Jazz artist warned by US State Dept over participation in Crimea fest

The leading light of the Russian jazz scene, Igor Butman, recently drew fire from Washington and Kiev when he agreed to play at the music festival held in the Crimean city of Koktebel. Butman received a warning from the US State Department not to attend.

Butman, 53, who has worked with some of the world's finest musicians, including Ray Charles and Al Jarreau, told RT that music should never suffer because of politics.

We should keep one side of life just without politics, especially jazz music, which is all about improvisation, [which] came from freedom... They are leaving us with no money and no audience if they say 'Do not perform there! If you play there, you play for this party or you play for that party...' No!” the saxophonist told RT.

Butman, whom Bill Clinton famously called “one of the world's greatest living saxophonists,” has lived in the US for several years and has dual citizenship. The celebrated musician said he wrote a letter to the US President Barack Obama and plans to write one to Ukraine’s Petro Poroshenko over the negative reaction his visit to the festival has caused. 

Ukraine warned last month that it would not let the participants of the Koktebel Jazz Party festival, held from August 28 to 30, enter the country. Russian journalist Dmitry Kiselyov, the festival's founder, then reminded Kiev that the international music event has been held in Koktebel since 2003, when Crimea was still part of Ukraine. 
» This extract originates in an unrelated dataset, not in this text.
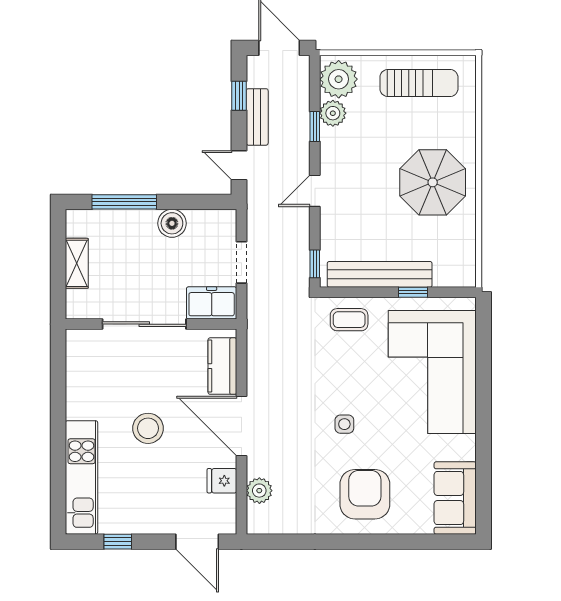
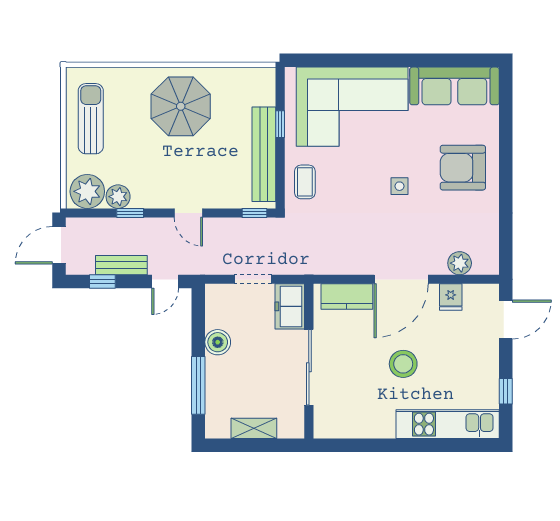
sofa: (455, 498) -> (454, 86), width x1.36

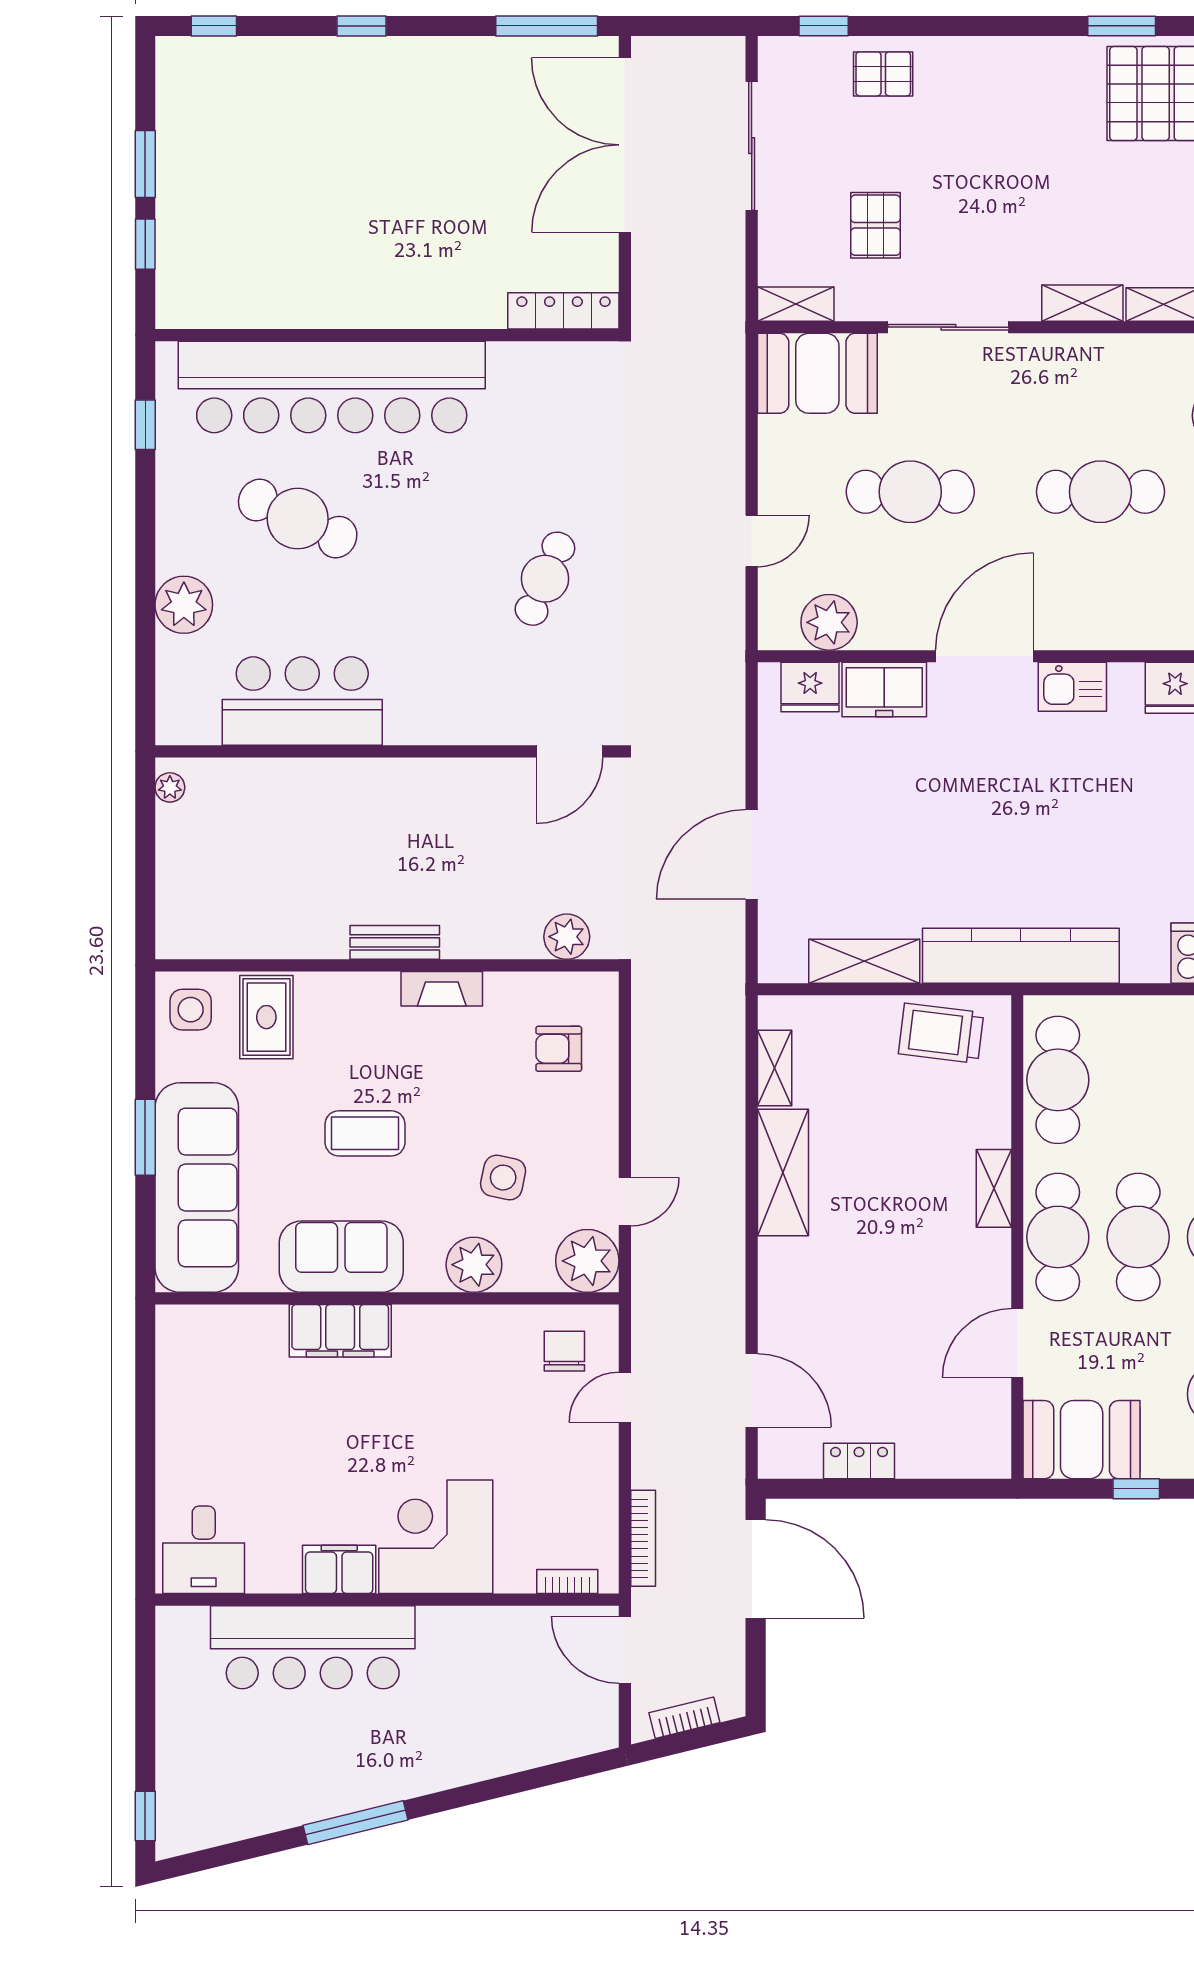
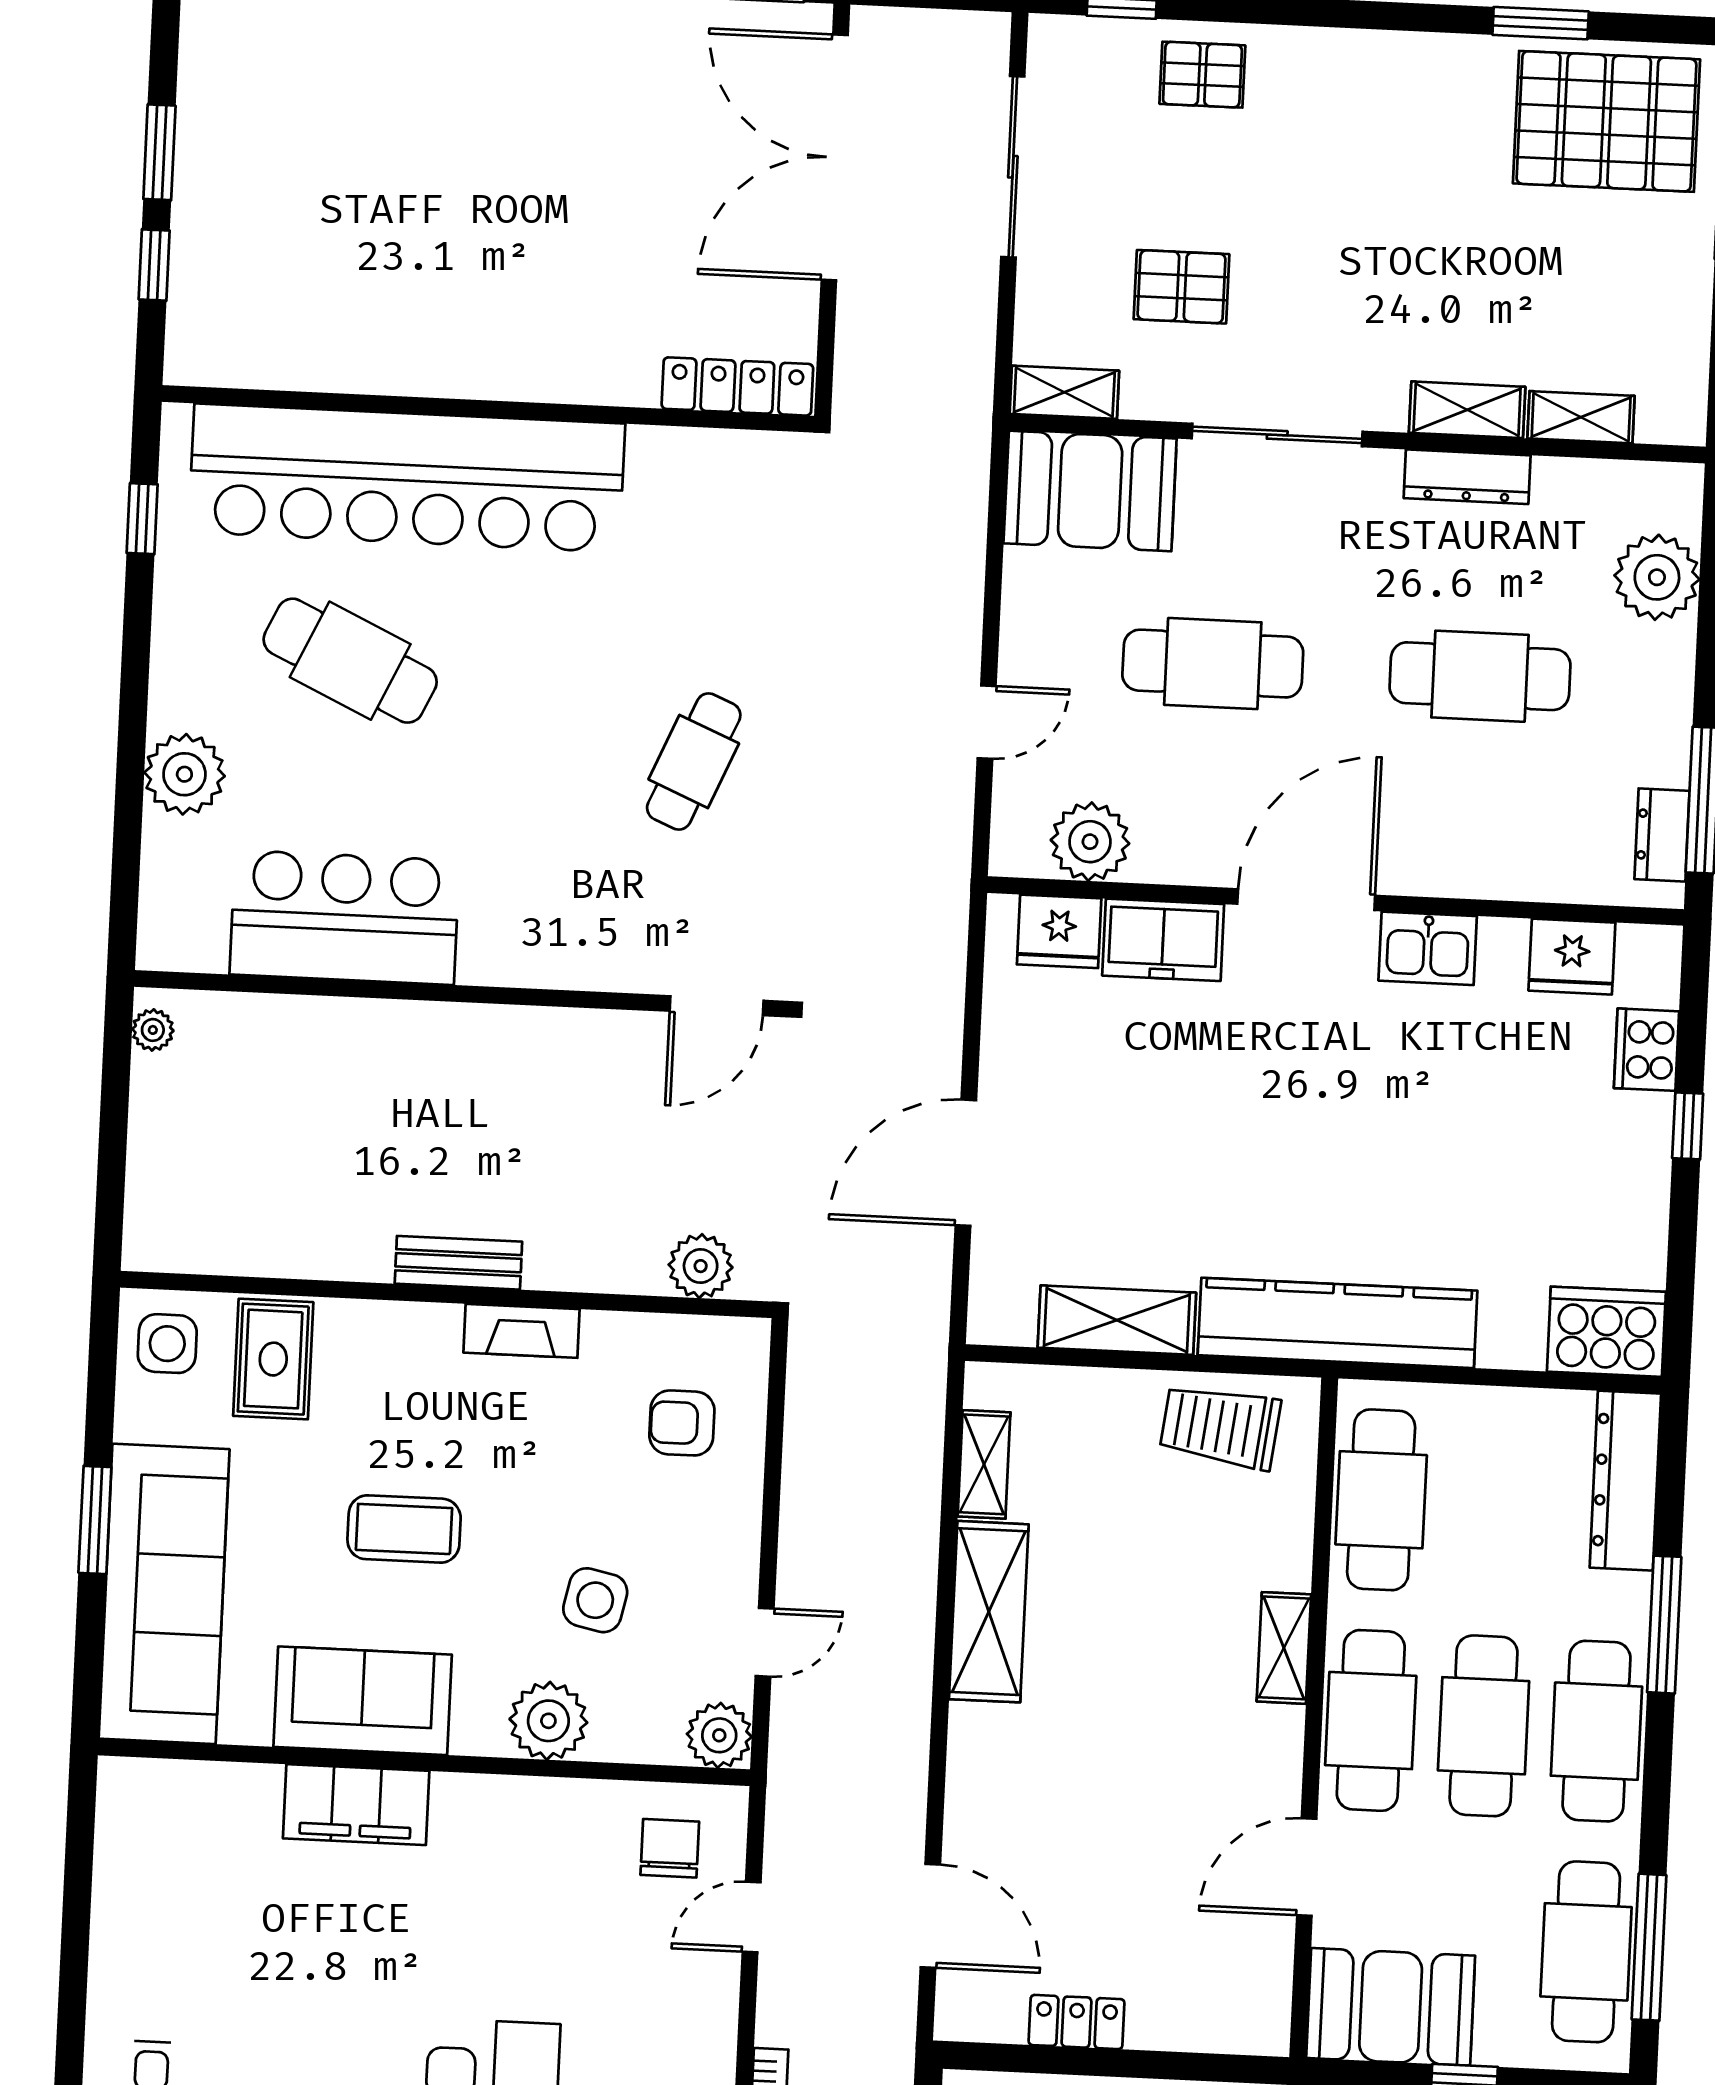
pallet: (875, 225) -> (1182, 287), turned 90
dresser: (1085, 351) -> (1467, 477), added
plant: (587, 1261) -> (719, 1735), width x0.73, depth x0.73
Crimea rejoined Russia in March 2014 after a referendum in which the majority of people voted for secession from Ukraine and for joining Russia. Ukraine dubbed the result of the referendum Russia’s “illegal annexation.” Last April, Kiev launched a military operation in the southeast after the Donetsk and Lugansk Regions refused to recognize the new, coup-imposed authorities in the capital. According to a UN report, the conflict has killed nearly 6,500 people, wounded over 16,000 and left 5 million people in need of humanitarian aid in the past year.